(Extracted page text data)
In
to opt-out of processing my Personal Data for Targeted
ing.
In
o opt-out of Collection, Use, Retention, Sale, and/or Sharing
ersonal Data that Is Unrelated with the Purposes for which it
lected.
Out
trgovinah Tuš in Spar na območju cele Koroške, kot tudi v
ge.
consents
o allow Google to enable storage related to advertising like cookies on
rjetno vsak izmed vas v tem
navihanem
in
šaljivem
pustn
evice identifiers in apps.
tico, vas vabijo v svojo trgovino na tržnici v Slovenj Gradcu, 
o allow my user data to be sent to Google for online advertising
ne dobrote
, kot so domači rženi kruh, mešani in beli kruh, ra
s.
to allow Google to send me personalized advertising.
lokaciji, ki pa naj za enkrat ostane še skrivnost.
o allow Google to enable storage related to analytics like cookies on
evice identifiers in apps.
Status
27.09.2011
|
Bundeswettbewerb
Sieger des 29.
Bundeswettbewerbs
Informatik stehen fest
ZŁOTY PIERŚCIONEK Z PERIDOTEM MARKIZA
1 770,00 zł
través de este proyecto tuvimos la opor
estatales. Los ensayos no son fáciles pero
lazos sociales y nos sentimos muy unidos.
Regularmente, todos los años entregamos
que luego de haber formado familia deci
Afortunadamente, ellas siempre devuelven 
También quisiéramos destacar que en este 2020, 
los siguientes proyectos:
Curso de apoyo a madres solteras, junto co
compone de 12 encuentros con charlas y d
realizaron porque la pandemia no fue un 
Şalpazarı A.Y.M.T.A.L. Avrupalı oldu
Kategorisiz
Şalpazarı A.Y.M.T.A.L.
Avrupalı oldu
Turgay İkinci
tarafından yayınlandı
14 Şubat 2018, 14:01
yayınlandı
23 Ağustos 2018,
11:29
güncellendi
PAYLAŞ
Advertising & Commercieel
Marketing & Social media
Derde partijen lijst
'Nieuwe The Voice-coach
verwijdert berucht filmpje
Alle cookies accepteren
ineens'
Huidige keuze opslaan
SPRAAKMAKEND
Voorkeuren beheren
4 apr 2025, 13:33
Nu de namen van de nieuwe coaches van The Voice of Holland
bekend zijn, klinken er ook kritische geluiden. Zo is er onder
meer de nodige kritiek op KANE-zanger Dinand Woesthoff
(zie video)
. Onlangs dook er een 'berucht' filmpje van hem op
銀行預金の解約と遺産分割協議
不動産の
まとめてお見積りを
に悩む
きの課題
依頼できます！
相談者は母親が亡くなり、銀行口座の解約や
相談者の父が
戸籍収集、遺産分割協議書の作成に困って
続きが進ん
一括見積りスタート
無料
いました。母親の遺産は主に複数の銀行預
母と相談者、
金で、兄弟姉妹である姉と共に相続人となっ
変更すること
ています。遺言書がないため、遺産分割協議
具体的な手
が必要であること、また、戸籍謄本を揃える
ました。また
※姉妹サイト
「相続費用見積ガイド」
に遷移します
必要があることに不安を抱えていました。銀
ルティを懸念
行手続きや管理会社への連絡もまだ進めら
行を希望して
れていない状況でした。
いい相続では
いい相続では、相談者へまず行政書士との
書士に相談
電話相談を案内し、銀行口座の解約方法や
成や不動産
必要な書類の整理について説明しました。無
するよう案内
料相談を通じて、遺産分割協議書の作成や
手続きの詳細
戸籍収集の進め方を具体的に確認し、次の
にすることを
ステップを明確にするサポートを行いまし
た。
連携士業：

== WORK TASK ==
Could you give the data again, word for word?

== EXPECTED ANSWER ==
In
to opt-out of processing my Personal Data for Targeted
ing.
In
o opt-out of Collection, Use, Retention, Sale, and/or Sharing
ersonal Data that Is Unrelated with the Purposes for which it
lected.
Out
trgovinah Tuš in Spar na območju cele Koroške, kot tudi v
ge.
consents
o allow Google to enable storage related to advertising like cookies on
rjetno vsak izmed vas v tem
navihanem
in
šaljivem
pustn
evice identifiers in apps.
tico, vas vabijo v svojo trgovino na tržnici v Slovenj Gradcu, 
o allow my user data to be sent to Google for online advertising
ne dobrote
, kot so domači rženi kruh, mešani in beli kruh, ra
s.
to allow Google to send me personalized advertising.
lokaciji, ki pa naj za enkrat ostane še skrivnost.
o allow Google to enable storage related to analytics like cookies on
evice identifiers in apps.
Status
27.09.2011
|
Bundeswettbewerb
Sieger des 29.
Bundeswettbewerbs
Informatik stehen fest
ZŁOTY PIERŚCIONEK Z PERIDOTEM MARKIZA
1 770,00 zł
través de este proyecto tuvimos la opor
estatales. Los ensayos no son fáciles pero
lazos sociales y nos sentimos muy unidos.
Regularmente, todos los años entregamos
que luego de haber formado familia deci
Afortunadamente, ellas siempre devuelven 
También quisiéramos destacar que en este 2020, 
los siguientes proyectos:
Curso de apoyo a madres solteras, junto co
compone de 12 encuentros con charlas y d
realizaron porque la pandemia no fue un 
Şalpazarı A.Y.M.T.A.L. Avrupalı oldu
Kategorisiz
Şalpazarı A.Y.M.T.A.L.
Avrupalı oldu
Turgay İkinci
tarafından yayınlandı
14 Şubat 2018, 14:01
yayınlandı
23 Ağustos 2018,
11:29
güncellendi
PAYLAŞ
Advertising & Commercieel
Marketing & Social media
Derde partijen lijst
'Nieuwe The Voice-coach
verwijdert berucht filmpje
Alle cookies accepteren
ineens'
Huidige keuze opslaan
SPRAAKMAKEND
Voorkeuren beheren
4 apr 2025, 13:33
Nu de namen van de nieuwe coaches van The Voice of Holland
bekend zijn, klinken er ook kritische geluiden. Zo is er onder
meer de nodige kritiek op KANE-zanger Dinand Woesthoff
(zie video)
. Onlangs dook er een 'berucht' filmpje van hem op
銀行預金の解約と遺産分割協議
不動産の
まとめてお見積りを
に悩む
きの課題
依頼できます！
相談者は母親が亡くなり、銀行口座の解約や
相談者の父が
戸籍収集、遺産分割協議書の作成に困って
続きが進ん
一括見積りスタート
無料
いました。母親の遺産は主に複数の銀行預
母と相談者、
金で、兄弟姉妹である姉と共に相続人となっ
変更すること
ています。遺言書がないため、遺産分割協議
具体的な手
が必要であること、また、戸籍謄本を揃える
ました。また
※姉妹サイト
「相続費用見積ガイド」
に遷移します
必要があることに不安を抱えていました。銀
ルティを懸念
行手続きや管理会社への連絡もまだ進めら
行を希望して
れていない状況でした。
いい相続では
いい相続では、相談者へまず行政書士との
書士に相談
電話相談を案内し、銀行口座の解約方法や
成や不動産
必要な書類の整理について説明しました。無
するよう案内
料相談を通じて、遺産分割協議書の作成や
手続きの詳細
戸籍収集の進め方を具体的に確認し、次の
にすることを
ステップを明確にするサポートを行いまし
た。
連携士業：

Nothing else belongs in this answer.